Acanthurus thompsoni, the night surgeonfish, chocolate surgeonfish, Thompson's surgeonfish, Thompson's tang or whitetail surgeonfish, is a species of marine ray-finned fish belonging to the family Acanthuridae which includes the surgeonfishes, unicornfishes and tangs. This species has a wide Indo-Pacific distribution.

==Taxonomy==
Acanthurus thompsoni was first formalled described in 1923 as Hepatus thompsoni by the American zoologist Henry Weed Fowler with its type locality given as Oahu in Hawaii. The genus Acanthurus is one of two genera in the tribe Acanthurini which is one of three tribes in the subfamily Acanthurinae which is one of two subfamilies in the family Acanthuridae.

==Etymology==
Acanthurus thompsoni has a specific name honouring John W. Thompson, an artist and modeller at the Bishop Museum in Honolulu who received the type specimen.

==Description==
Acanthurus thompsoni has its dorsal fin supported by 9 spines and between 23 and 26 soft rays while its anal fin is supported by 3 spines and between 23 and 26 soft rays. The pectoral fins have 17 fin rays. In adults there are 20 or 21 teeth in the upper jaw and 24 teeth in the lower jaw. The oblong body has a depth which is less than half its standard length. The dorsal profile of the head is clearly convex and the snout is short. This species has a maximum published total length of 27 cm. The overall colour is uniformly brown with a white caudal fin and a small, dark spot behind the base of the pectoral fin.

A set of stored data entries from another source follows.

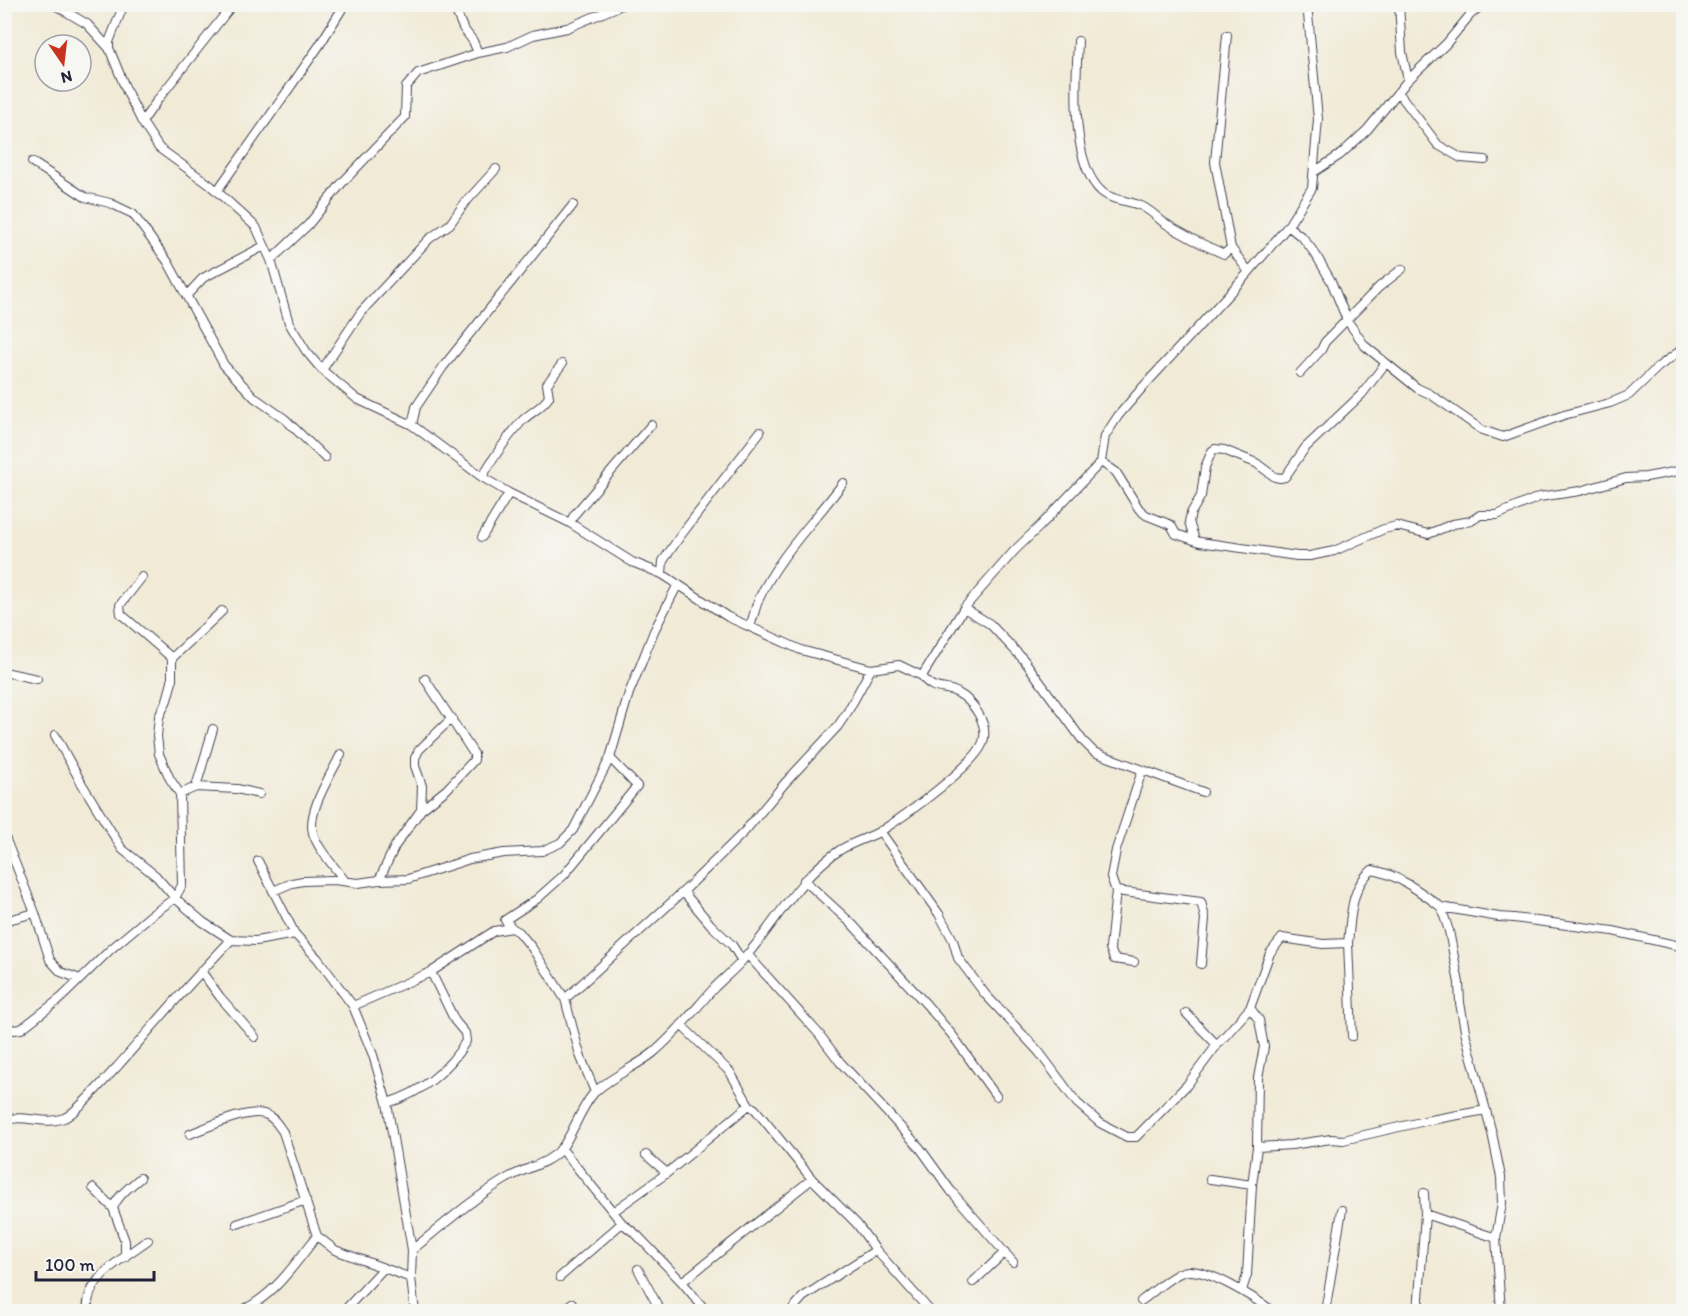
<svg xmlns="http://www.w3.org/2000/svg" width="1688" height="1316" font-family="Itim,sans-serif">
	<rect width="100%" height="100%" fill="#f6f6f2"/>
	<filter id="ink" filterUnits="userSpaceOnUse"><feTurbulence type="fractalNoise" baseFrequency=".0167" numOctaves="2"/><feDisplacementMap in="SourceGraphic" scale="12" xChannelSelector="R" yChannelSelector="G"/><feConvolveMatrix kernelMatrix="1 2 1 2 8 2 1 2 1" color-interpolation-filters="sRGB"/></filter>
	<filter id="wash" filterUnits="userSpaceOnUse"><feTurbulence type="fractalNoise" baseFrequency=".008" numOctaves="4" result="noise"/><feDisplacementMap in="SourceGraphic" scale="24" xChannelSelector="R" yChannelSelector="G"/><feGaussianBlur stdDeviation="1.35" result="paint"/><feColorMatrix in="noise" values="0 0 0 0 0 0 0 0 0 0 0 0 0 0 0 0 0 1.4 0 .05"/><feComposite in="paint" operator="in"/></filter>
	<g filter="url(#wash)">
		<rect width="100%" height="100%" fill="#f1ead6"/>
	</g>
	<g filter="url(#ink)">
		<g fill="none" stroke-linecap="round" stroke-linejoin="round">
			<defs>
				<path id="street" d="M53 4 87 24 109 48
					M124 4 109 42V48L127 92 142 122 159 148 210 185 256 227 271 260 289 323 306 351 322 370 357 399 412 425 482 477 509 493 570 523 632 562 662 574 728 617 801 650 871 669 899 665 922 676
					M453 4 463 28 473 41 478 53 507 47 533 35 567 28 624 4
					M1399 4 1402 52 1408 80
					M1227 35 1215 162 1231 248 1249 272
					M1078 41C1076 81 1070 164 1102 192 1114 202 1132 200 1145 208 1152 212 1157 217 1163 222 1182 234 1203 245 1224 254L1231 248
					M1398 92 1438 145 1461 158 1485 160
					M142 122 159 98 233 4
					M32 162 85 197 110 203 133 214 168 262 224 365 255 398 285 419 325 458
					M1314 172 1340 155 1367 130 1408 80 1446 44 1470 15 1483 4
					M217 191 319 46 345 4
					M1288 226 1303 238 1316 255 1331 281 1347 320 1365 346 1417 388 1430 394 1482 430 1503 437 1564 415 1610 403 1629 395 1658 367 1684 348
					M271 260 308 225 342 183 405 117 406 87 418 73 478 53
					M187 295 203 278 264 246
					M322 370 361 312 429 239 450 224 464 204 496 169
					M1300 373 1321 350 1325 342 1379 287 1402 269
					M412 425 416 407 443 367 573 205
					M1101 462 1105 436 1118 416 1142 388 1249 272 1288 226 1312 188 1318 119 1307 4
					M482 477C493 458 506 439 521 422 529 413 541 409 549 397L547 384 562 364
					M570 523 574 515 651 425
					M482 537 509 493
					M1195 540 1189 522 1191 513 1201 496 1205 467 1212 451 1215 449 1224 450 1256 463 1275 477 1280 478 1285 477 1305 448 1362 394 1385 364
					M662 574 663 561 681 535 760 432
					M142 577 120 605 121 614 172 658
					M964 608 990 624 1024 660 1083 741 1094 752 1203 792
					M750 627C753 618 755 609 758 601 778 556 815 521 843 483
					M4 672 37 679
					M55 735 82 784 122 849 156 876 175 898 203 922 231 940 256 941 295 934
					M341 754C331 775 307 811 313 833 318 850 335 867 345 881
					M1142 771 1116 850 1111 877 1116 891 1201 902 1205 918 1201 964
					M196 787 237 789 259 794
					M180 794 196 787 213 729
					M421 810 447 789 474 760V754L425 679
					M880 831 939 914 953 940 958 958 985 994 1039 1052 1077 1103 1100 1123 1127 1137H1136L1187 1085 1217 1045 1250 1008 1270 953 1282 938 1323 944 1348 943C1351 918 1350 887 1372 870 1397 874 1421 892 1441 907
					M4 835 35 913 50 960 61 972 80 979
					M258 861 295 934 318 959 353 1006 373 1055 387 1103 412 1250 411 1278 415 1312
					M379 880 395 846 421 810 422 786 415 766V758L419 750 452 718
					M804 880 852 924 926 1004 953 1036 996 1096
					M685 890V894L711 925 732 945 742 961
					M273 891 292 883 303 881 334 880 358 883 379 880 408 879 470 859 504 853 542 851 560 843 573 830 610 758 629 693 641 664 654 631 678 584
					M1116 891 1110 948 1114 959 1134 962
					M4 921 35 913
					M512 928 505 920 537 899 564 875 637 786 610 758
					M1348 943 1352 1036
					M747 954 819 1034 840 1062 920 1148 951 1191 1013 1262
					M201 971 220 997 255 1037
					M565 999 685 890 745 831 785 783 838 726 848 711 871 669
					M353 1006 431 972 494 931 512 928 519 932 532 948 565 999 580 1055 595 1092
					M1186 1013 1217 1045
					M4 1025 14 1030 21 1029 61 998 111 949 150 916 175 898 182 885 180 794 170 779 159 754 157 736 159 717 167 700 172 682V658L222 611
					M681 1025 730 1072 749 1105 755 1109 812 1179 857 1224 876 1250 931 1312
					M387 1103C420 1094 449 1070 466 1041L465 1033 455 1021 431 972
					M4 1121C23 1113 45 1126 64 1118 77 1113 106 1078 117 1067 155 1024 191 981 231 940
					M190 1134C208 1127 250 1107 267 1115 275 1119 278 1125 283 1132L317 1236 335 1250 411 1278
					M1257 1147 1291 1145 1331 1139 1343 1140 1425 1121 1486 1110
					M561 1148 622 1223 637 1235 682 1282 707 1312
					M667 1173 749 1105
					M1210 1179 1252 1185
					M93 1188 113 1208
					M614 1211 667 1173 646 1155
					M1425 1214 1496 1238
					M237 1224 306 1200
					M412 1250C442 1226 472 1199 506 1179 524 1168 547 1165 561 1149 573 1134 579 1111 593 1094 605 1080 637 1066 653 1053 676 1034 695 1009 715 987 724 978 733 971 741 962 775 925 797 878 840 850 853 842 868 838 881 831 903 817 976 765 983 742 989 724 973 701 958 693 944 685 934 693 922 676L964 608 1015 550 1041 525 1101 462 1116 472 1139 509 1146 515 1171 525 1176 534 1200 542 1297 556H1310L1334 551 1384 529 1397 526 1428 534 1453 524 1471 521 1480 515H1497L1539 497 1580 491 1626 478 1646 477 1684 470
					M125 1257V1241L113 1208C118 1195 130 1187 140 1178
					M638 1269 661 1312
					M560 1277 622 1223
					M682 1282 812 1179
					M973 1282 1005 1252
					M1242 1290 1247 1275 1252 1185 1257 1147 1258 1078 1264 1047 1259 1020 1250 1008
					M1141 1301C1154 1292 1168 1277 1183 1272 1204 1265 1256 1299 1274 1312
					M26 1312V1311
					M88 1312C83 1279 125 1257 148 1240
					M238 1312C273 1298 294 1265 317 1236
					M343 1312 383 1269
					M562 1312 572 1303
					M790 1312 803 1297 876 1250
					M1325 1312 1342 1210
					M1418 1312 1425 1214 1424 1193
					M1501 1312 1496 1238 1502 1203 1501 1177 1492 1133 1466 1036 1460 1003 1459 983 1449 931 1441 907 1499 917 1514 918 1613 931 1684 947"/>
			</defs>
			<use href="#street" stroke="#414052" stroke-width="10"/>
			<use href="#street" stroke="#fff" stroke-width="8"/>
		</g>
	</g>
	<rect width="1688" height="1316" fill="none" stroke="#f6f6f2" stroke-width="24"/>
	<g transform="translate(63 63) rotate(166)"><circle r="28" fill="#f6f6f2" stroke="#a1a1a9" stroke-width="1.5"/>
	<path d="M0-4.5L10 22L0 15L-10 22Z" fill="#c8321e"/>
	<text y="-9" font-size="16" font-weight="bold" text-anchor="middle" fill="#22223b">N</text>
	</g>
	<path d="M36 1271v9h118v-9" fill="none" stroke="#22223b" stroke-width="3"/>
	<text x="45" y="1271" font-size="18" fill="#22223b" stroke="#f6f6f2" stroke-width="4.5" paint-order="stroke">100 m</text>
</svg>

==Distribution and habitat==
Acanthurus thompsoni has a wide Indo-Pacific distribution. It is absent from the Red Sea but occurs along the eastern coast of Africa from the Gulf of Aden, although its occurrence in Somalia is not yet confirmed, south to Sodwana Bay in South Africa. It is then found across the Indian Ocean east into the Pacific Ocean as far east as the Pitcairn Islands and Hawaii, south to the Great Barrier Reef and New Caledonia and north to Kochi Prefecture of southern Japan.In Australian waters this species is found at Christmas Island, the Cocos (Keeling) Islands, Rowley Shoals, Scott Reef, Ashmore Reef and the northern Great Barrier Reef as well as reefs in the Coral Sea. This species has been reported from water as deep as 75 m but it is typically found in water at depths of less than 30 m. It lives in sandy and coral areas in clear water on steep drop offs and outer reef slopes.

==Biology==
Acanthurus thompsoni lives singly or in small groups and feeds on zooplankton.

==Utilisation==
Acanthuris thompsoni is traded in the aquarium trade but is not a major part of that trade. It is fished for as a food fish in Thailand.